→ Work order: Reproduce exactly the lines that run from the start of the records below to the line with "expression analysis of", inclusive.

→ Dataset content:
····················

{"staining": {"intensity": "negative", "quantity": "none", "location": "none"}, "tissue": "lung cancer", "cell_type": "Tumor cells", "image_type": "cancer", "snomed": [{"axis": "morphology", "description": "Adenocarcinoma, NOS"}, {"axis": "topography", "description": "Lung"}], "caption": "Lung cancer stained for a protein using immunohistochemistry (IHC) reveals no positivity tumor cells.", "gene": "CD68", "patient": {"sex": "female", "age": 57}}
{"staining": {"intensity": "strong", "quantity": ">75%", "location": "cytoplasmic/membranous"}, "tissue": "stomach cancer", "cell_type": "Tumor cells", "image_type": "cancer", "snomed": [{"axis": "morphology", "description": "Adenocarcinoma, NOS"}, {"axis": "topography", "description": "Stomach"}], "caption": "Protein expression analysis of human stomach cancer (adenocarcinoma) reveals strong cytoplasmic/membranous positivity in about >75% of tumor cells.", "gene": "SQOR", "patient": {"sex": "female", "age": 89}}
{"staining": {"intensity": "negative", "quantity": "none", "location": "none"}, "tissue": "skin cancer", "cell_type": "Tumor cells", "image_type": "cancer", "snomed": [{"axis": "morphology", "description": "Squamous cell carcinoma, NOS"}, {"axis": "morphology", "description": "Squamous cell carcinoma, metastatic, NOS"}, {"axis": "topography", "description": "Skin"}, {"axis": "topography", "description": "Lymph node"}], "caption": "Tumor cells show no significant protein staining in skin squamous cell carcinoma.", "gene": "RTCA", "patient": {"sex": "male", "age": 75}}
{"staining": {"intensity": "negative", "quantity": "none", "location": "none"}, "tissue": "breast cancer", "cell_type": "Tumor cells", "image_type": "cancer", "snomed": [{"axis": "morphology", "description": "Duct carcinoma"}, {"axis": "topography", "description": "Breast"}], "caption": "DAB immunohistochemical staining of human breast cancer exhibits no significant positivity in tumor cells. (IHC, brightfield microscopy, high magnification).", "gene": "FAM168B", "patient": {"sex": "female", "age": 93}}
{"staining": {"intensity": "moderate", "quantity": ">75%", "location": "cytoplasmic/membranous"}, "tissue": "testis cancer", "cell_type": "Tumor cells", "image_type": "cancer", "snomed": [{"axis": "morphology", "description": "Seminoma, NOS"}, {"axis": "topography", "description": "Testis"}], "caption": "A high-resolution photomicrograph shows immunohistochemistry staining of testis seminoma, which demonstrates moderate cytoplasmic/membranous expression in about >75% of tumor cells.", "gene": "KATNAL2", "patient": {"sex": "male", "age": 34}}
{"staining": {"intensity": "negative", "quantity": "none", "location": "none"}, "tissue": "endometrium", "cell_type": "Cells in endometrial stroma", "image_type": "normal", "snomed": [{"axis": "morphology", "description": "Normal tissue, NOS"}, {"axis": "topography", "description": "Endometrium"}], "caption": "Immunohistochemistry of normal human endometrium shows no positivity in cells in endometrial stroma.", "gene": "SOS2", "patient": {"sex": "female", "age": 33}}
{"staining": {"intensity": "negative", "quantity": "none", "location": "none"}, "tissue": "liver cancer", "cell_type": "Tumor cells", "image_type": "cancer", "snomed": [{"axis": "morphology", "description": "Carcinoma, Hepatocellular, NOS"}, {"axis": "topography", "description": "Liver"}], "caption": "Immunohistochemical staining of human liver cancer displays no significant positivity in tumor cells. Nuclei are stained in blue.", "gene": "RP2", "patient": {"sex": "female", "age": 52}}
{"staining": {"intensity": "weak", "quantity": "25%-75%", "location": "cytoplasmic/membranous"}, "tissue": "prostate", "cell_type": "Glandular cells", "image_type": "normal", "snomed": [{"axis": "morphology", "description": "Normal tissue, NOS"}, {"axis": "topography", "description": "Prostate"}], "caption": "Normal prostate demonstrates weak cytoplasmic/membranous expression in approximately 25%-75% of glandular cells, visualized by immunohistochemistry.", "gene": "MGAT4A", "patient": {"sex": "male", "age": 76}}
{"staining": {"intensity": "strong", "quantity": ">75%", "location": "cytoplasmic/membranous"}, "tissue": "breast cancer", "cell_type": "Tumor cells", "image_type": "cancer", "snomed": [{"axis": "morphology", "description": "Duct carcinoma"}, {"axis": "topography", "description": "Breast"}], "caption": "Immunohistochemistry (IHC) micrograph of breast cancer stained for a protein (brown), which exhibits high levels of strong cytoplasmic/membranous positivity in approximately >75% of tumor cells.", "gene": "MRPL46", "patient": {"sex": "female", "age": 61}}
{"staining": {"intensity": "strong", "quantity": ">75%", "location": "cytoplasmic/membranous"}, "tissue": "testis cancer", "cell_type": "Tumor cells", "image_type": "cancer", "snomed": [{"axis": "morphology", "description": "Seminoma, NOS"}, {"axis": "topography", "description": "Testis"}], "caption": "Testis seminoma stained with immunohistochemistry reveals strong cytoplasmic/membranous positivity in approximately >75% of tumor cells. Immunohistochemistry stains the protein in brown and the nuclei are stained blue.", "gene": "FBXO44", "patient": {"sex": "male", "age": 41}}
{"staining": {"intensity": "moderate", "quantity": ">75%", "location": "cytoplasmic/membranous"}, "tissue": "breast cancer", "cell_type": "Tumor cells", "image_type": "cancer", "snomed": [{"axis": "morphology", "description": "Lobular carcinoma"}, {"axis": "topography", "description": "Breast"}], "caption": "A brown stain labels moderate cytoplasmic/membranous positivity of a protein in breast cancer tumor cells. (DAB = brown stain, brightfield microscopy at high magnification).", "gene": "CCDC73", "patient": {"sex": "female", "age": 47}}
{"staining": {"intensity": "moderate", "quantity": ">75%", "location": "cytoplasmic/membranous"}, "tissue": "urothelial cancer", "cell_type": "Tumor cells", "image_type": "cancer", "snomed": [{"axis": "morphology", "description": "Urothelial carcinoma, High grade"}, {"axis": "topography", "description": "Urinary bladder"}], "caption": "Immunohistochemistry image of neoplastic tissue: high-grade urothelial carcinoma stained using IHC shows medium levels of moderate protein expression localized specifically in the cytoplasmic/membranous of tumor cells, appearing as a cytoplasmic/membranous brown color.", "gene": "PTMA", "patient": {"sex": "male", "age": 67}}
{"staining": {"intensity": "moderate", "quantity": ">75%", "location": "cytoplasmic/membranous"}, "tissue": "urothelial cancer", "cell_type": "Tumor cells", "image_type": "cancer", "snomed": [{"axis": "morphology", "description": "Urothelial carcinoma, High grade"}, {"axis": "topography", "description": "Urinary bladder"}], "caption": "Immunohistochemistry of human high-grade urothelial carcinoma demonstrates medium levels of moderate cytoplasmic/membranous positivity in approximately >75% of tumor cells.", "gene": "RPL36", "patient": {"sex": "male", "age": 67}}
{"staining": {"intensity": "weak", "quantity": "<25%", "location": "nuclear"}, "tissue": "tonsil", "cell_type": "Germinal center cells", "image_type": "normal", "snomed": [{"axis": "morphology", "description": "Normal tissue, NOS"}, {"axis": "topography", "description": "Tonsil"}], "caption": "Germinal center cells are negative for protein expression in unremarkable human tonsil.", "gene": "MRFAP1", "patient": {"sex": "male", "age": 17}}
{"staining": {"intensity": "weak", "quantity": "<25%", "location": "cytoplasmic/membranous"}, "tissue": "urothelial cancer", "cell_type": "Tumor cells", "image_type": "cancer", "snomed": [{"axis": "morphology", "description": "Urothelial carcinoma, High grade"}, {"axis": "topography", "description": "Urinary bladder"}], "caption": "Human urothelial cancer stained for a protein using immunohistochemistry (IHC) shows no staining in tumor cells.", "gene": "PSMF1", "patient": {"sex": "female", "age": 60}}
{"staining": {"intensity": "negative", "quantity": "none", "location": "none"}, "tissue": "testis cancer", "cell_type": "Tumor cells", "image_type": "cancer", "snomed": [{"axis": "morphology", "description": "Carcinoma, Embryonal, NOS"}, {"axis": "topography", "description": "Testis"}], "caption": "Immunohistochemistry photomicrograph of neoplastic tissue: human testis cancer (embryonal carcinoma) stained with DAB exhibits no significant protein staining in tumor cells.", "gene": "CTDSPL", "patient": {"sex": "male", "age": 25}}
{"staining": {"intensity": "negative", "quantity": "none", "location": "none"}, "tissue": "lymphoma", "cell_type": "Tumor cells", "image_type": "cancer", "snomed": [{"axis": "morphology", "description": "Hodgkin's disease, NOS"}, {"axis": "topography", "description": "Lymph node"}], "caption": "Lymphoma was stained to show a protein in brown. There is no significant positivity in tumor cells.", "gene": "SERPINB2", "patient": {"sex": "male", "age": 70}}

····················

→ Solution to the problem:
{"staining": {"intensity": "negative", "quantity": "none", "location": "none"}, "tissue": "lung cancer", "cell_type": "Tumor cells", "image_type": "cancer", "snomed": [{"axis": "morphology", "description": "Adenocarcinoma, NOS"}, {"axis": "topography", "description": "Lung"}], "caption": "Lung cancer stained for a protein using immunohistochemistry (IHC) reveals no positivity tumor cells.", "gene": "CD68", "patient": {"sex": "female", "age": 57}}
{"staining": {"intensity": "strong", "quantity": ">75%", "location": "cytoplasmic/membranous"}, "tissue": "stomach cancer", "cell_type": "Tumor cells", "image_type": "cancer", "snomed": [{"axis": "morphology", "description": "Adenocarcinoma, NOS"}, {"axis": "topography", "description": "Stomach"}], "caption": "Protein expression analysis of human stomach cancer (adenocarcinoma) reveals strong cytoplasmic/membranous positivity in about >75% of tumor cells.", "gene": "SQOR", "patient": {"sex": "female", "age": 89}}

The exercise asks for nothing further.